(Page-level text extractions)
Segment Open
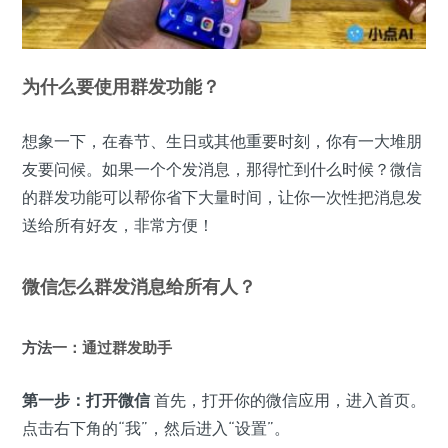
为什么要使用群发功能？
想象一下，在春节、生日或其他重要时刻，你有一大堆朋
友要问候。如果一个个发消息，那得忙到什么时候？微信
的群发功能可以帮你省下大量时间，让你一次性把消息发
送给所有好友，非常方便！
微信怎么群发消息给所有人？
方法
一：通过群发助手
第一步：打开微信
首先，打开你的微信应用，进入首页。
点击右下角的“我”，然后进入“设置”。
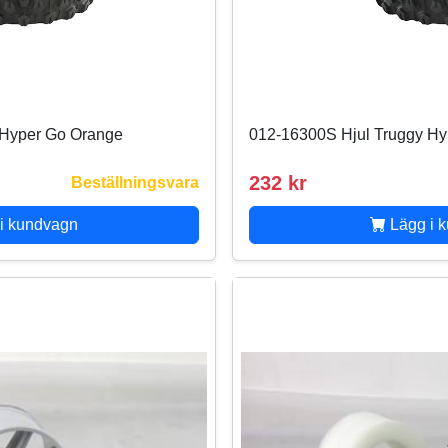
 Hyper Go Orange
012-16300S Hjul Truggy Hy
232 kr
Beställningsvara
i kundvagn
Lägg i 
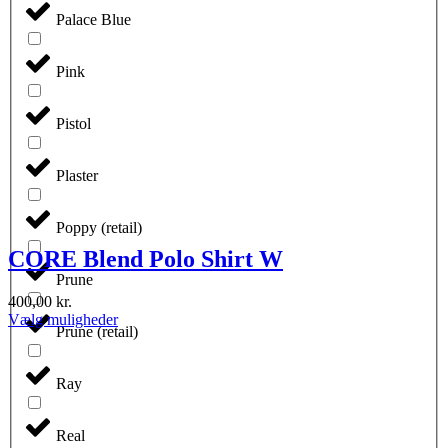
Palace Blue
Pink
Pistol
Plaster
Poppy (retail)
CORE Blend Polo Shirt W
Prune
400,00
kr.
Dette
Vælg muligheder
Prune (retail)
vare
har
flere
Ray
varianter.
Mulighederne
kan
Real
vælges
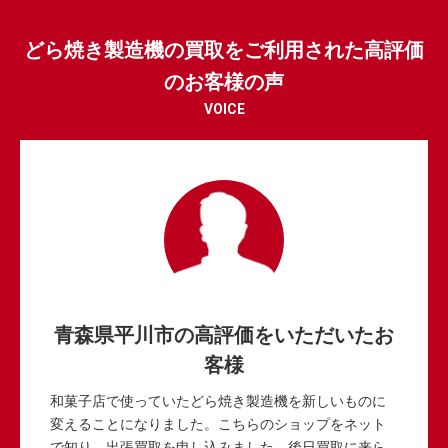
どら焼き製造機の買取をご利用された高評価
のお客様の声
VOICE
青森県平川市の高評価をいただいたお
客様
和菓子店で使っていたどら焼き製造機を新しいものに
変えることになりました。こちらのショップをネット
で知り、出張買取を申し込みました。後日買取に来ら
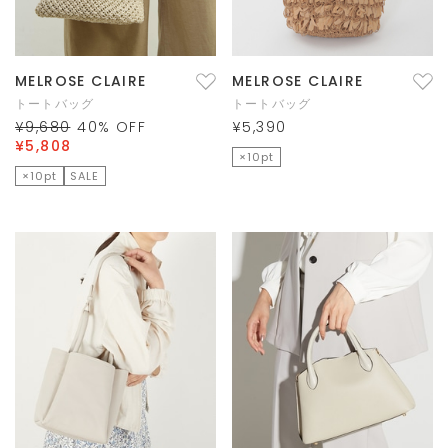
MELROSE CLAIRE
MELROSE CLAIRE
トートバッグ
トートバッグ
¥9,680
40
% OFF
¥5,390
¥5,808
×10pt
×10pt
SALE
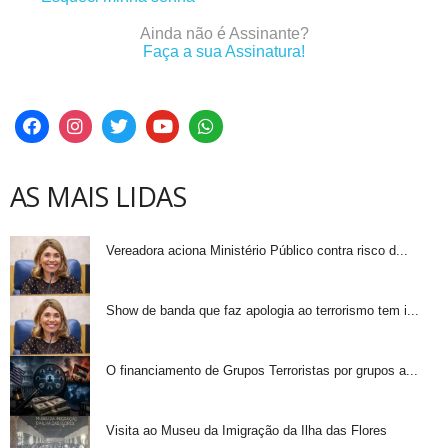
Ainda não é Assinante?
Faça a sua Assinatura!
AS MAIS LIDAS
Vereadora aciona Ministério Público contra risco d...
Show de banda que faz apologia ao terrorismo tem i...
O financiamento de Grupos Terroristas por grupos a...
Visita ao Museu da Imigração da Ilha das Flores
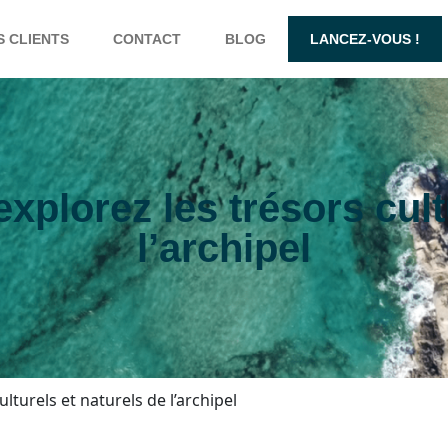
S CLIENTS
CONTACT
BLOG
LANCEZ-VOUS !
xplorez les trésors cult
l’archipel
lturels et naturels de l’archipel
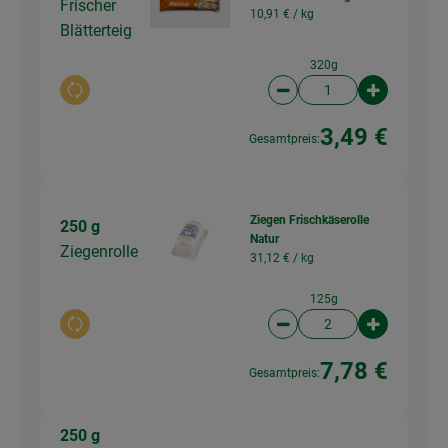
Frischer
10,91 € /
kg
Blätterteig
320g
Auswahl ändern
Artikelanzahl verringer
Artikelanz
3,49 €
Gesamtpreis:
Ziegen Frischkäserolle
250 g
Natur
Ziegenrolle
31,12 € /
kg
125g
Auswahl ändern
Artikelanzahl verringer
Artikelanz
7,78 €
Gesamtpreis:
250 g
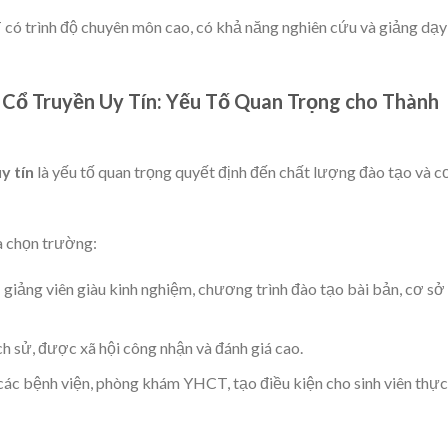
có trình độ chuyên môn cao, có khả năng nghiên cứu và giảng dạy
Cổ Truyền Uy Tín: Yếu Tố Quan Trọng cho Thành
y tín
là yếu tố quan trọng quyết định đến chất lượng đào tạo và c
a chọn trường:
giảng viên giàu kinh nghiệm, chương trình đào tạo bài bản, cơ sở
h sử, được xã hội công nhận và đánh giá cao.
các bệnh viện, phòng khám YHCT, tạo điều kiện cho sinh viên thực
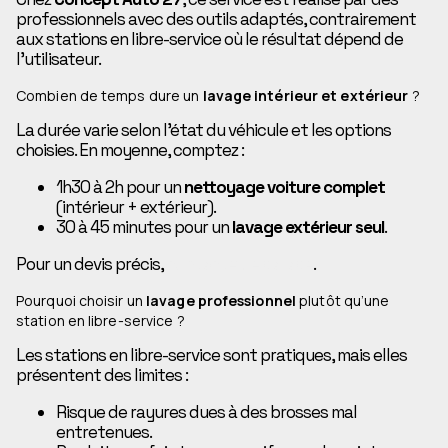
professionnels avec des outils adaptés, contrairement
aux stations en libre-service où le résultat dépend de
l’utilisateur.
Combien de temps dure un
lavage intérieur et extérieur
?
La durée varie selon l’état du véhicule et les options
choisies. En moyenne, comptez :
1h30 à 2h pour un
nettoyage voiture complet
(intérieur + extérieur).
30 à 45 minutes pour un
lavage extérieur seul
.
Pour un devis précis,
contactez le garage
.
Pourquoi choisir un
lavage professionnel
plutôt qu’une
station en libre-service ?
Les stations en libre-service sont pratiques, mais elles
présentent des limites :
Risque de rayures dues à des brosses mal
entretenues.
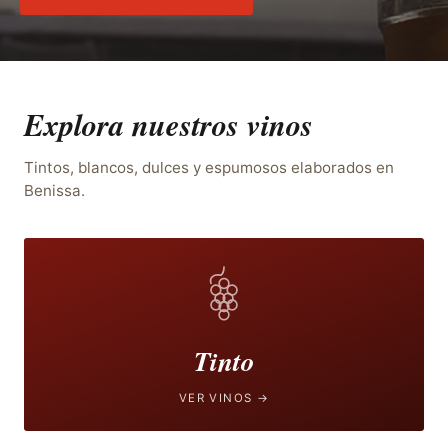
Explora nuestros vinos
Tintos, blancos, dulces y espumosos elaborados en
Benissa.
Tinto
VER VINOS →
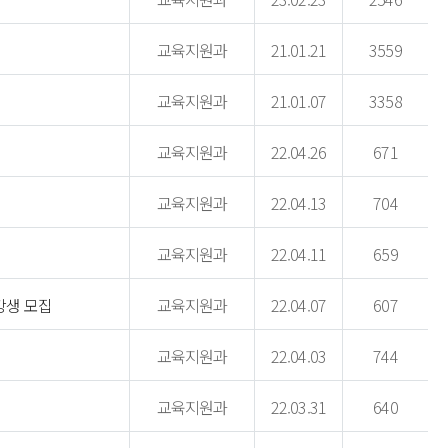
교육지원과
21.01.21
3559
교육지원과
21.01.07
3358
교육지원과
22.04.26
671
교육지원과
22.04.13
704
교육지원과
22.04.11
659
교육지원과
22.04.07
607
강생 모집
교육지원과
22.04.03
744
교육지원과
22.03.31
640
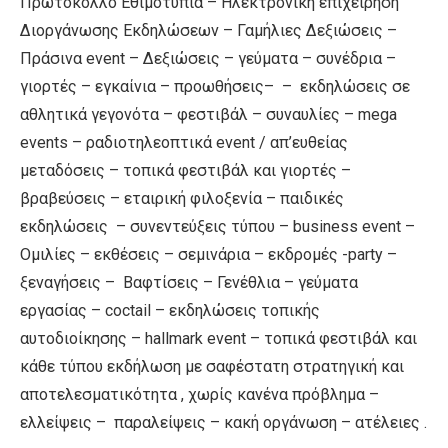
Πρωτόκολλο Εθιμοτυπία – Ηλεκτρονική επιχείρηση
Διοργάνωσης Εκδηλώσεων – Γαμήλιες Δεξιώσεις –
Πράσινα event – Δεξιώσεις – γεύματα – συνέδρια –
γιορτές – εγκαίνια – προωθήσεις– – εκδηλώσεις σε
αθλητικά γεγονότα – φεστιβάλ – συναυλίες – mega
events – ραδιοτηλεοπτικά event / απ’ευθείας
μεταδόσεις – τοπικά φεστιβάλ και γιορτές –
βραβεύσεις – εταιρική φιλοξενία – παιδικές
εκδηλώσεις – συνεντεύξεις τύπου – business event –
Ομιλίες – εκθέσεις – σεμινάρια – εκδρομές -party –
ξεναγήσεις – Βαφτίσεις – Γενέθλια – γεύματα
εργασίας – coctail – εκδηλώσεις τοπικής
αυτοδιοίκησης – hallmark event – τοπικά φεστιβάλ και
κάθε τύπου εκδήλωση με σαφέστατη στρατηγική και
αποτελεσματικότητα , χωρίς κανένα πρόβλημα –
ελλείψεις – παραλείψεις – κακή οργάνωση – ατέλειες .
Segment Closed
◆ Problem: Look above for the line with "012-16300S Hjul Truggy Hy"; quote it and every line after it, stopping after the line with "で知り、出張買取を申し込みました。後日買取に来ら", exactly, with nothing added and without pictures.

◆ Answer section:
012-16300S Hjul Truggy Hy
232 kr
Beställningsvara
i kundvagn
Lägg i 
Palace Blue
Pink
Pistol
Plaster
Poppy (retail)
CORE Blend Polo Shirt W
Prune
400,00
kr.
Dette
Vælg muligheder
Prune (retail)
vare
har
flere
Ray
varianter.
Mulighederne
kan
Real
vælges
どら焼き製造機の買取をご利用された高評価
のお客様の声
VOICE
青森県平川市の高評価をいただいたお
客様
和菓子店で使っていたどら焼き製造機を新しいものに
変えることになりました。こちらのショップをネット
で知り、出張買取を申し込みました。後日買取に来ら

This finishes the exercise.